What to work on → In the records that follow, find the line with "Detailed technical data"; from there, retype every line exactly through the line with "protection | ✔ |", which also belongs to the answer.

Records from a data source:
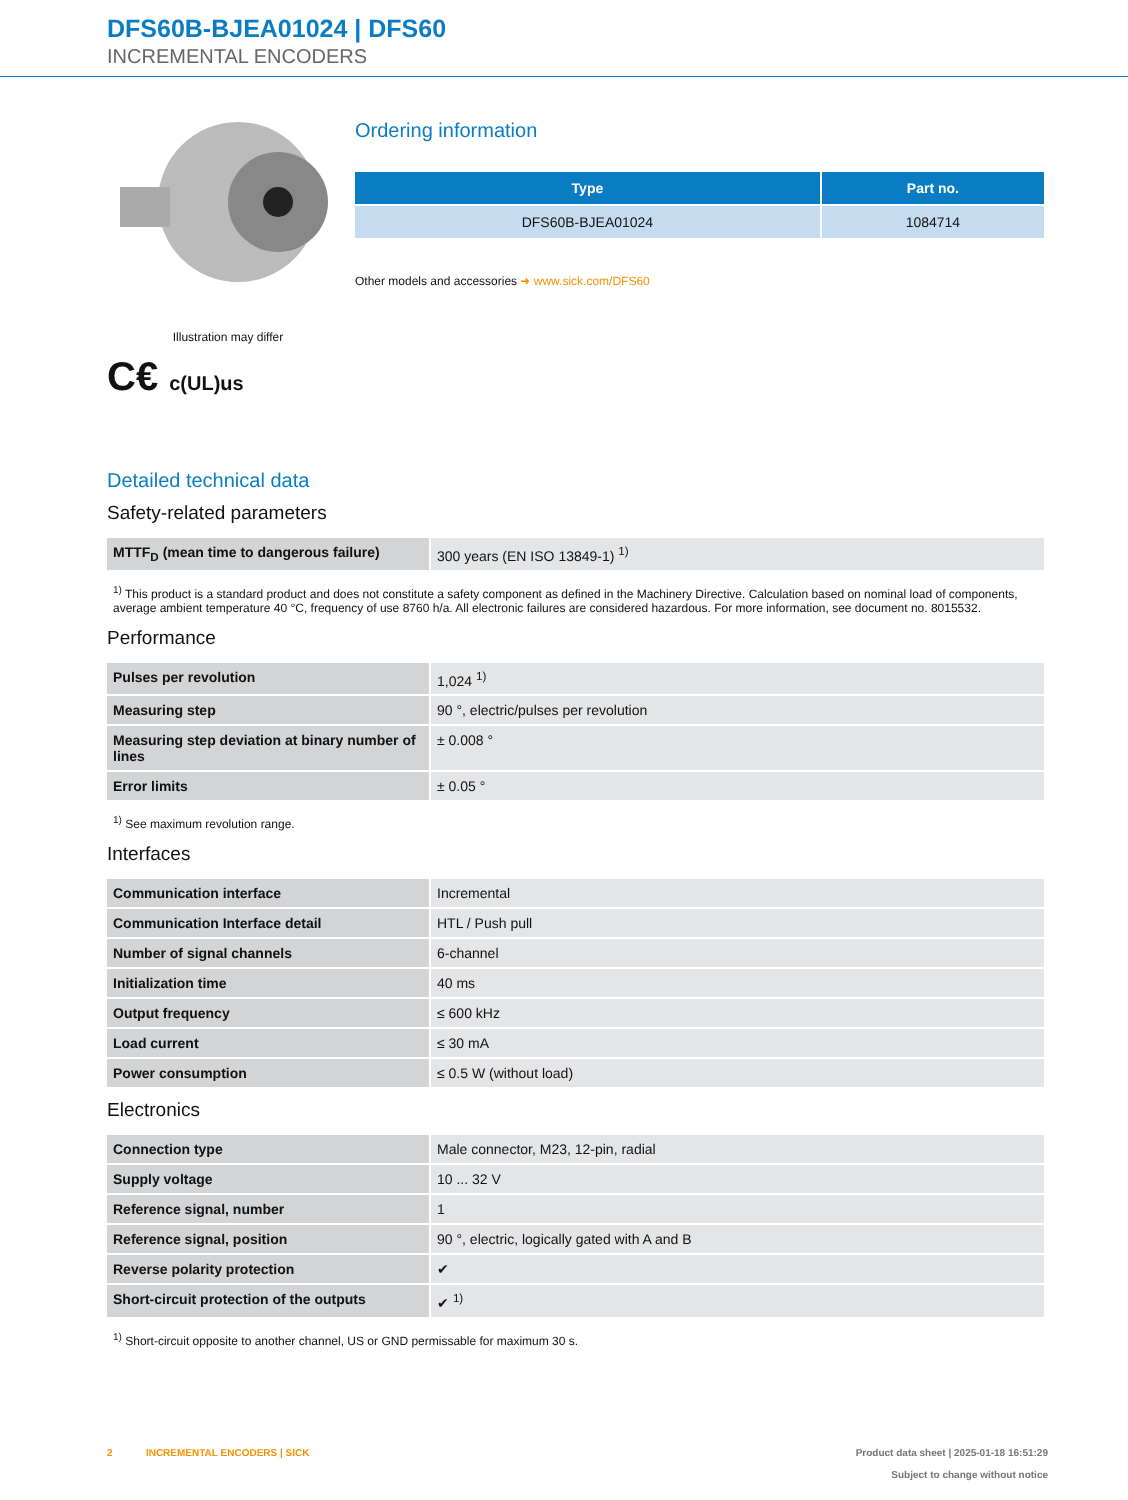DFS60B-BJEA01024 | DFS60
INCREMENTAL ENCODERS
Illustration may differ
C€ c(UL)us
Ordering information
| Type | Part no. |
| --- | --- |
| DFS60B-BJEA01024 | 1084714 |
Other models and accessories ➜ www.sick.com/DFS60
Detailed technical data
Safety-related parameters
| MTTF<sub>D</sub> (mean time to dangerous failure) | 300 years (EN ISO 13849-1) <sup>1)</sup> |
<sup>1)</sup> This product is a standard product and does not constitute a safety component as defined in the Machinery Directive. Calculation based on nominal load of components, average ambient temperature 40 °C, frequency of use 8760 h/a. All electronic failures are considered hazardous. For more information, see document no. 8015532.
Performance
| Pulses per revolution | 1,024 <sup>1)</sup> |
| Measuring step | 90 °, electric/pulses per revolution |
| Measuring step deviation at binary number of lines | ± 0.008 ° |
| Error limits | ± 0.05 ° |
<sup>1)</sup> See maximum revolution range.
Interfaces
| Communication interface | Incremental |
| Communication Interface detail | HTL / Push pull |
| Number of signal channels | 6-channel |
| Initialization time | 40 ms |
| Output frequency | ≤ 600 kHz |
| Load current | ≤ 30 mA |
| Power consumption | ≤ 0.5 W (without load) |
Electronics
| Connection type | Male connector, M23, 12-pin, radial |
| Supply voltage | 10 ... 32 V |
| Reference signal, number | 1 |
| Reference signal, position | 90 °, electric, logically gated with A and B |
| Reverse polarity protection | ✔ |
| Short-circuit protection of the outputs | ✔ <sup>1)</sup> |
<sup>1)</sup> Short-circuit opposite to another channel, US or GND permissable for maximum 30 s.
2 INCREMENTAL ENCODERS | SICK
Product data sheet | 2025-01-18 16:51:29
Subject to change without notice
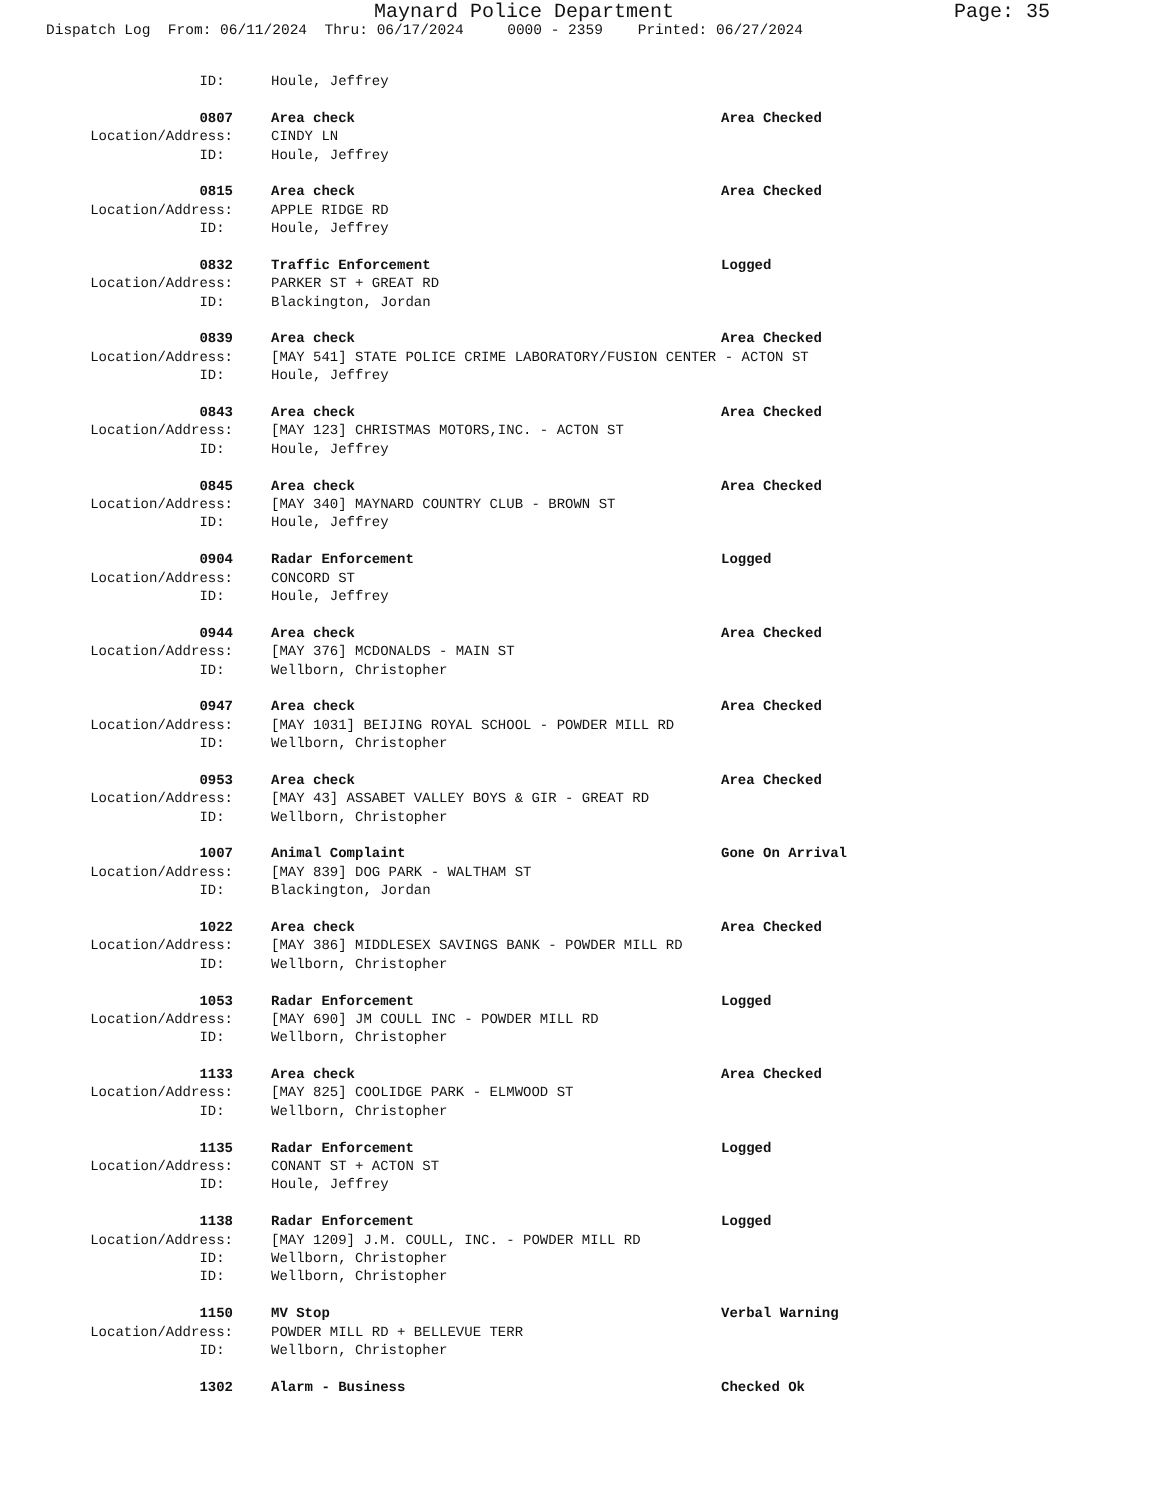Maynard Police Department Page: 35
Dispatch Log From: 06/11/2024 Thru: 06/17/2024 0000 - 2359 Printed: 06/27/2024
ID: Houle, Jeffrey
0807 Area check Area Checked
Location/Address: CINDY LN
ID: Houle, Jeffrey
0815 Area check Area Checked
Location/Address: APPLE RIDGE RD
ID: Houle, Jeffrey
0832 Traffic Enforcement Logged
Location/Address: PARKER ST + GREAT RD
ID: Blackington, Jordan
0839 Area check Area Checked
Location/Address: [MAY 541] STATE POLICE CRIME LABORATORY/FUSION CENTER - ACTON ST
ID: Houle, Jeffrey
0843 Area check Area Checked
Location/Address: [MAY 123] CHRISTMAS MOTORS,INC. - ACTON ST
ID: Houle, Jeffrey
0845 Area check Area Checked
Location/Address: [MAY 340] MAYNARD COUNTRY CLUB - BROWN ST
ID: Houle, Jeffrey
0904 Radar Enforcement Logged
Location/Address: CONCORD ST
ID: Houle, Jeffrey
0944 Area check Area Checked
Location/Address: [MAY 376] MCDONALDS - MAIN ST
ID: Wellborn, Christopher
0947 Area check Area Checked
Location/Address: [MAY 1031] BEIJING ROYAL SCHOOL - POWDER MILL RD
ID: Wellborn, Christopher
0953 Area check Area Checked
Location/Address: [MAY 43] ASSABET VALLEY BOYS & GIR - GREAT RD
ID: Wellborn, Christopher
1007 Animal Complaint Gone On Arrival
Location/Address: [MAY 839] DOG PARK - WALTHAM ST
ID: Blackington, Jordan
1022 Area check Area Checked
Location/Address: [MAY 386] MIDDLESEX SAVINGS BANK - POWDER MILL RD
ID: Wellborn, Christopher
1053 Radar Enforcement Logged
Location/Address: [MAY 690] JM COULL INC - POWDER MILL RD
ID: Wellborn, Christopher
1133 Area check Area Checked
Location/Address: [MAY 825] COOLIDGE PARK - ELMWOOD ST
ID: Wellborn, Christopher
1135 Radar Enforcement Logged
Location/Address: CONANT ST + ACTON ST
ID: Houle, Jeffrey
1138 Radar Enforcement Logged
Location/Address: [MAY 1209] J.M. COULL, INC. - POWDER MILL RD
ID: Wellborn, Christopher
ID: Wellborn, Christopher
1150 MV Stop Verbal Warning
Location/Address: POWDER MILL RD + BELLEVUE TERR
ID: Wellborn, Christopher
1302 Alarm - Business Checked Ok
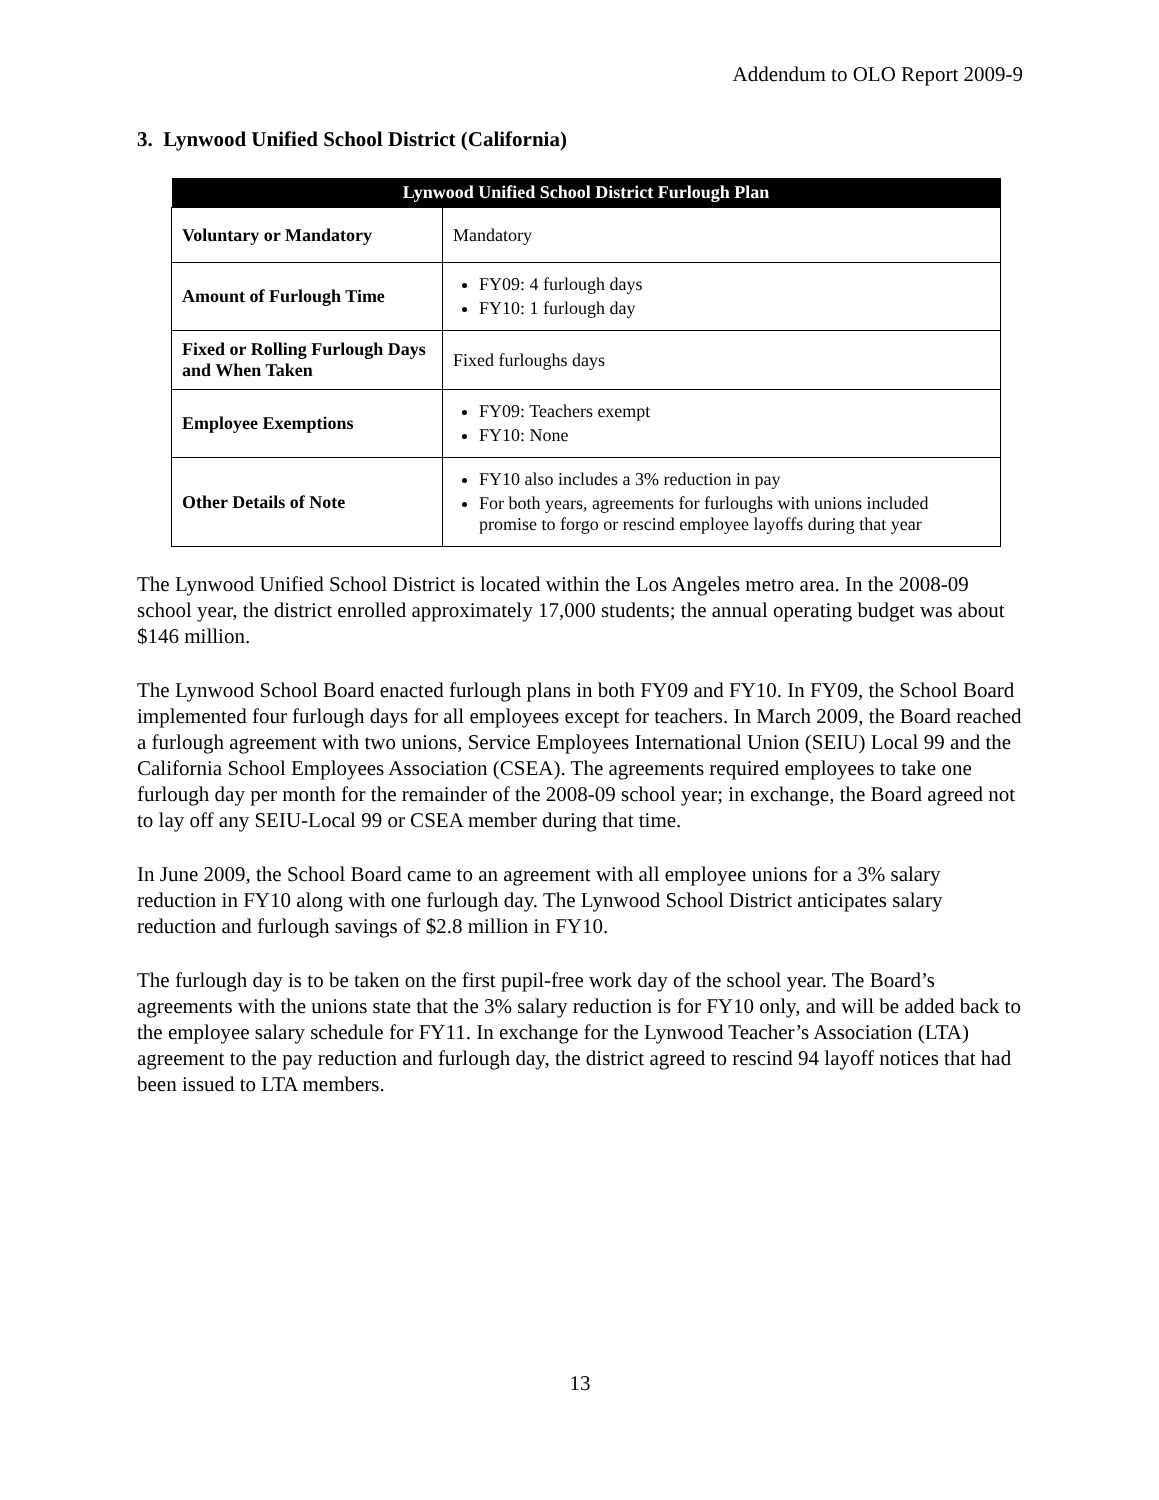Addendum to OLO Report 2009-9
3. Lynwood Unified School District (California)
| Lynwood Unified School District Furlough Plan | |
| --- | --- |
| Voluntary or Mandatory | Mandatory |
| Amount of Furlough Time | FY09: 4 furlough days FY10: 1 furlough day |
| Fixed or Rolling Furlough Days and When Taken | Fixed furloughs days |
| Employee Exemptions | FY09: Teachers exempt FY10: None |
| Other Details of Note | FY10 also includes a 3% reduction in pay For both years, agreements for furloughs with unions included promise to forgo or rescind employee layoffs during that year |
The Lynwood Unified School District is located within the Los Angeles metro area. In the 2008-09 school year, the district enrolled approximately 17,000 students; the annual operating budget was about $146 million.
The Lynwood School Board enacted furlough plans in both FY09 and FY10. In FY09, the School Board implemented four furlough days for all employees except for teachers. In March 2009, the Board reached a furlough agreement with two unions, Service Employees International Union (SEIU) Local 99 and the California School Employees Association (CSEA). The agreements required employees to take one furlough day per month for the remainder of the 2008-09 school year; in exchange, the Board agreed not to lay off any SEIU-Local 99 or CSEA member during that time.
In June 2009, the School Board came to an agreement with all employee unions for a 3% salary reduction in FY10 along with one furlough day. The Lynwood School District anticipates salary reduction and furlough savings of $2.8 million in FY10.
The furlough day is to be taken on the first pupil-free work day of the school year. The Board’s agreements with the unions state that the 3% salary reduction is for FY10 only, and will be added back to the employee salary schedule for FY11. In exchange for the Lynwood Teacher’s Association (LTA) agreement to the pay reduction and furlough day, the district agreed to rescind 94 layoff notices that had been issued to LTA members.
13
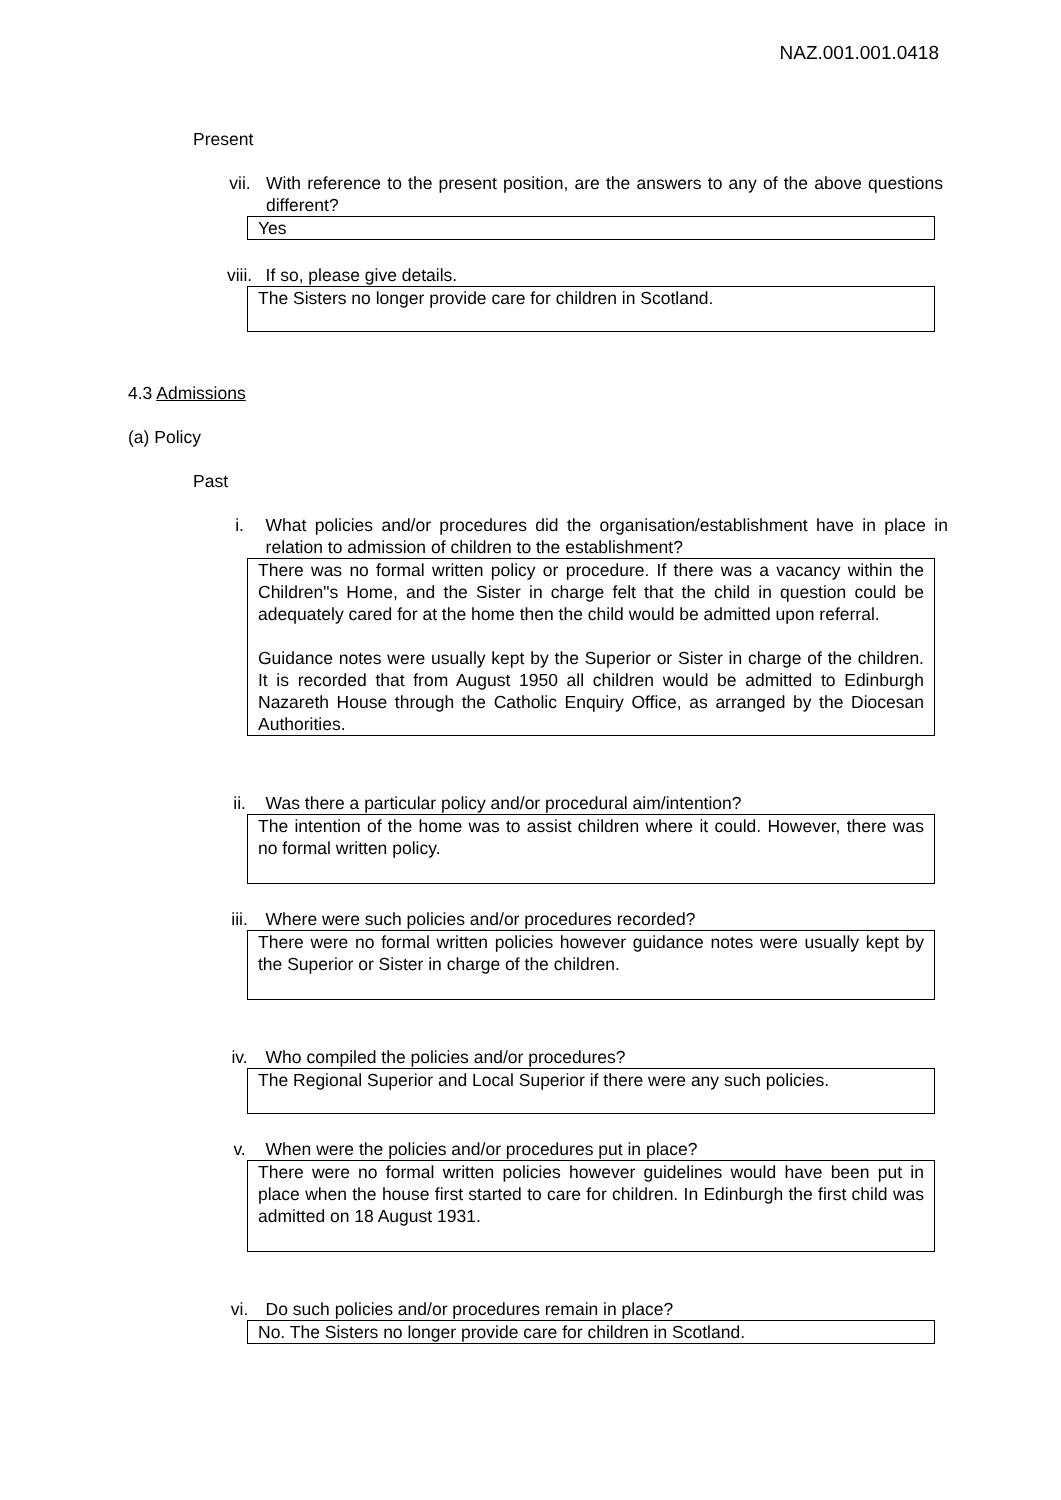NAZ.001.001.0418
Present
vii. With reference to the present position, are the answers to any of the above questions different?
Yes
viii. If so, please give details.
The Sisters no longer provide care for children in Scotland.
4.3 Admissions
(a) Policy
Past
i. What policies and/or procedures did the organisation/establishment have in place in relation to admission of children to the establishment?
There was no formal written policy or procedure. If there was a vacancy within the Children"s Home, and the Sister in charge felt that the child in question could be adequately cared for at the home then the child would be admitted upon referral.
Guidance notes were usually kept by the Superior or Sister in charge of the children. It is recorded that from August 1950 all children would be admitted to Edinburgh Nazareth House through the Catholic Enquiry Office, as arranged by the Diocesan Authorities.
ii. Was there a particular policy and/or procedural aim/intention?
The intention of the home was to assist children where it could. However, there was no formal written policy.
iii. Where were such policies and/or procedures recorded?
There were no formal written policies however guidance notes were usually kept by the Superior or Sister in charge of the children.
iv. Who compiled the policies and/or procedures?
The Regional Superior and Local Superior if there were any such policies.
v. When were the policies and/or procedures put in place?
There were no formal written policies however guidelines would have been put in place when the house first started to care for children. In Edinburgh the first child was admitted on 18 August 1931.
vi. Do such policies and/or procedures remain in place?
No. The Sisters no longer provide care for children in Scotland.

Written solution →
Detailed technical data
Safety-related parameters
| MTTF<sub>D</sub> (mean time to dangerous failure) | 300 years (EN ISO 13849-1) <sup>1)</sup> |
<sup>1)</sup> This product is a standard product and does not constitute a safety component as defined in the Machinery Directive. Calculation based on nominal load of components, average ambient temperature 40 °C, frequency of use 8760 h/a. All electronic failures are considered hazardous. For more information, see document no. 8015532.
Performance
| Pulses per revolution | 1,024 <sup>1)</sup> |
| Measuring step | 90 °, electric/pulses per revolution |
| Measuring step deviation at binary number of lines | ± 0.008 ° |
| Error limits | ± 0.05 ° |
<sup>1)</sup> See maximum revolution range.
Interfaces
| Communication interface | Incremental |
| Communication Interface detail | HTL / Push pull |
| Number of signal channels | 6-channel |
| Initialization time | 40 ms |
| Output frequency | ≤ 600 kHz |
| Load current | ≤ 30 mA |
| Power consumption | ≤ 0.5 W (without load) |
Electronics
| Connection type | Male connector, M23, 12-pin, radial |
| Supply voltage | 10 ... 32 V |
| Reference signal, number | 1 |
| Reference signal, position | 90 °, electric, logically gated with A and B |
| Reverse polarity protection | ✔ |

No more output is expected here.